Ассистентка Наташа привела ко мне Таню Друбич, учившуюся тогда в седьмом классе. На ней, помню, были черные рейтузы с как бы фонарями на коленках. Мне показалось, что у девочки были хорошие умные глаза, но все это мешалось с эстетикой «пухлости» — щеки пухлые, губы пухлые. И что еще удивляло, сниматься в кино она совсем не хотела.
— Это еще почему? — удивился я.
— Я уже наснималась. На студии Горького режиссер Туманян снимала меня в фильме «Пятнадцатая весна» в главной роли. Мне было неинтересно. Мне сниматься вообще не понравилось. Я больше сниматься не хочу. — Силком мы никого не тащим, — обидчиво успокоил я ее.

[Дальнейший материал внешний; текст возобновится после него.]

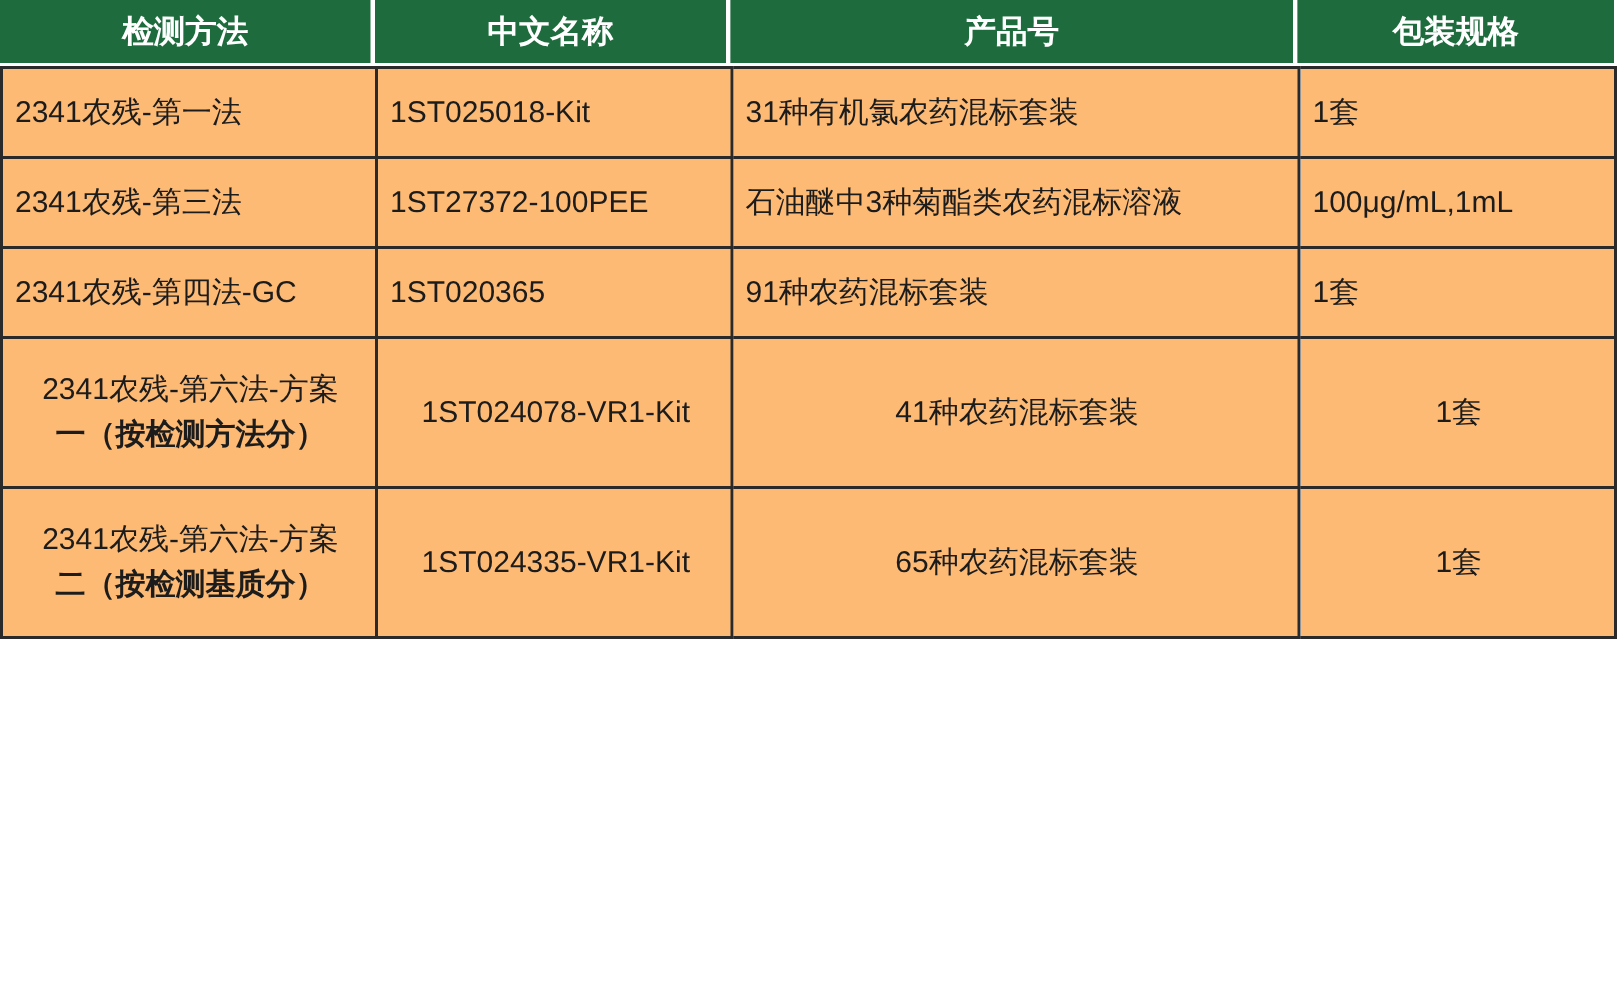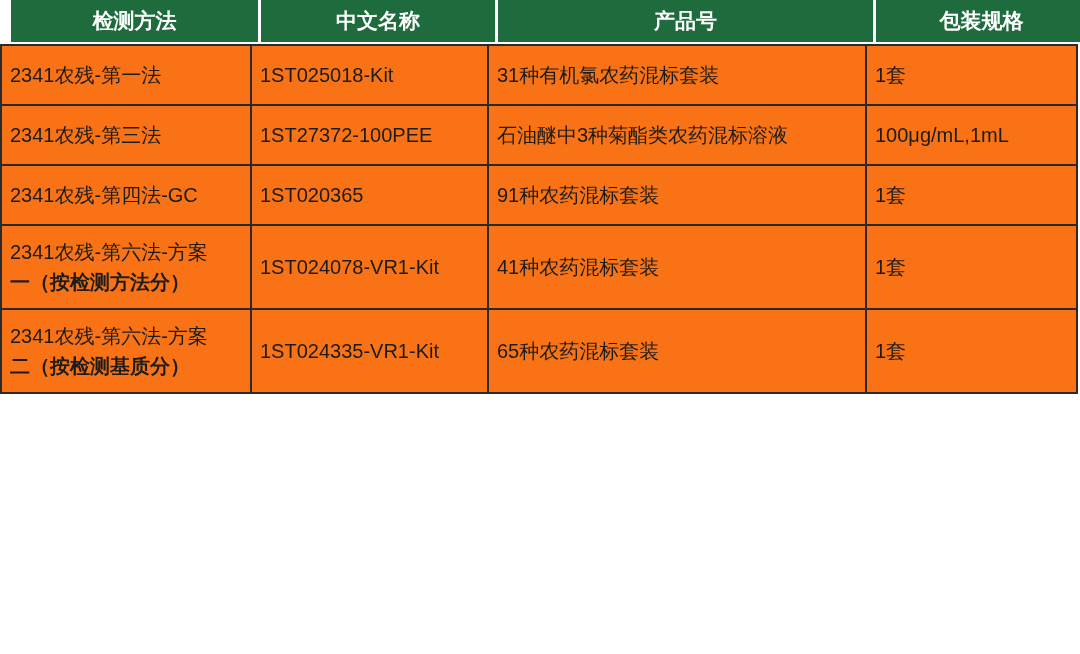"检测方法" .thead { padding-left: 11px -> none }
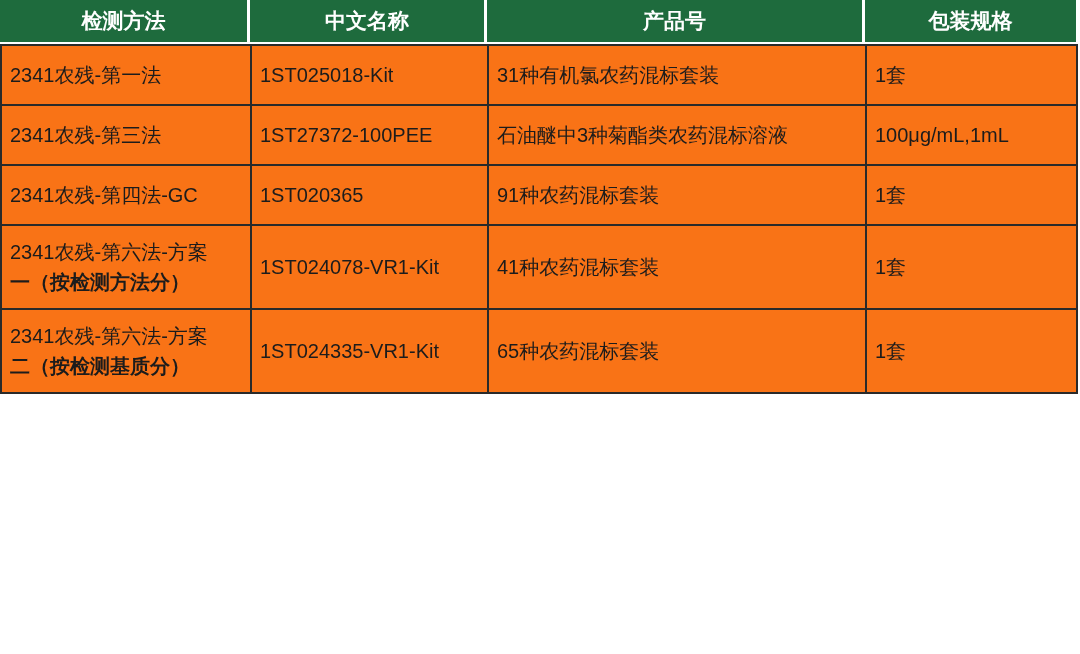"2341农残-第一法" .tbl td { background: #f97316 -> #fdba74 }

Но я ее все-таки запомнил. У нее были глаза разумного человека, что в таком возрасте встречается крайне редко. Скажу даже, что это были единственные разумные глаза, встретившиеся мне на всем пути поисков героини «Ста дней после детства». А пересмотрели мы тысячи детей. В отличие от меня, ассистентам моим Таня понравилась необычайно. Когда на следующий день я с еще большей интенсивностью стал требовать искать и искать Ерголину, мне слабо начали возражать:
— Зачем? Есть же хорошая девочка. Вы посмотрите на фотографию. Оказывается, они уже сделали Танину фотографию, которую я и посмотрел — с нее на меня глядели те самые исключительно разумные глаза. — Нет, — сказал я. — Не надо. — А что вам надо? — Совсем юная Ира Купченко.
Тут опять начинается метеорологический разговор про облака. Каким-то особым способом то магическое облако, которое образовалось из картины Кончаловского «Дворянское гнездо» с юной Купченко, каким-то образом в момент написания перенеслось и на эту несуществующую мною выдуманную девочку в этот момент.
Поэтому вместо обостренного чувства реальности, с которым надо было подходить всегда к выбору актера, мной двигало именно самодовлеющее чувство нереальности или реальности заемной. Я извел всех нереальными требованиями, предъявляемыми к выбору героини, мало того — недели через две нудно начал высказывать «профессиональное недоверие» своим ассистентам. ‹…›
Подходило время съемок. Никаких других реальных вариантов, кроме полузабытой уже Тани Друбич, на роль Ерголиной не было. От отчаяния вся группа еще сильнее «вцепилась» в кандидатуру Тани. Как уже потом мне рассказали, между собой они сговорились, наблюдая, что я как бы несколько спятил, ищу неизвестно чего и нужно «втиснуть» в картину Таню силком. Я это чувствовал на себе давление и оттого упирался еще больше: фотографии Тани, тайно подсунутые мне ассистентами, я находил в самых неожиданных местах — во внутренних карманах своего пиджака, в боковом кармане пальто, открывал папку со сметой фильма — из папки тоже вываливалась фотографическая Таня. Мои помощники были уверены, что таким вот насильственным образом я физиологически попривыкну к тому, что фатальная Таня и есть фатальная Ерголина. Однако, привыкания почему-то не происходило. Наоборот, копилась странная злобность. Через две недели нужно было уезжать в Калугу. Все места съемок найдены, декорации построены. Ерголиной нет. Мила Кусакова, тогдашний художник по костюмам на нашей картине, человек большого таланта, прекрасной интуиции и культуры, тоже, как я чувствовал, переметнулась от меня в противоположный лагерь:
— На самом деле ты раздражаешься оттого, что сам не очень точно представляешь себе, чего хочешь. Дай мы с гримером без тебя приведем Таню в нужную для фильма кондицию. Потом с Калашниковым снимем пробу, тоже без тебя, после чего ты и будешь решать...
В течение трех дней Мила с гримерами сочиняла ту Таню, которая потом вошла в фильм. В какой-то момент мне позвонили и сказали, чтобы я шел в мосфильмовский садик смотреть новую старую Ерголину — Друбич. Под сиреневым кустом (на «Мосфильме» в ту пору, как бы напоминая о стремительно уходящих сроках, уже шало зацвела сирень) сидело то самое, уже заметно менее пухлое и по-прежнему славное человеческое существо, к тому же, в симпатичном венке из полевых цветов набекрень.
Соловьев С. Ничего, что я куру? СПб.: Сеанс; Амфора, 2008.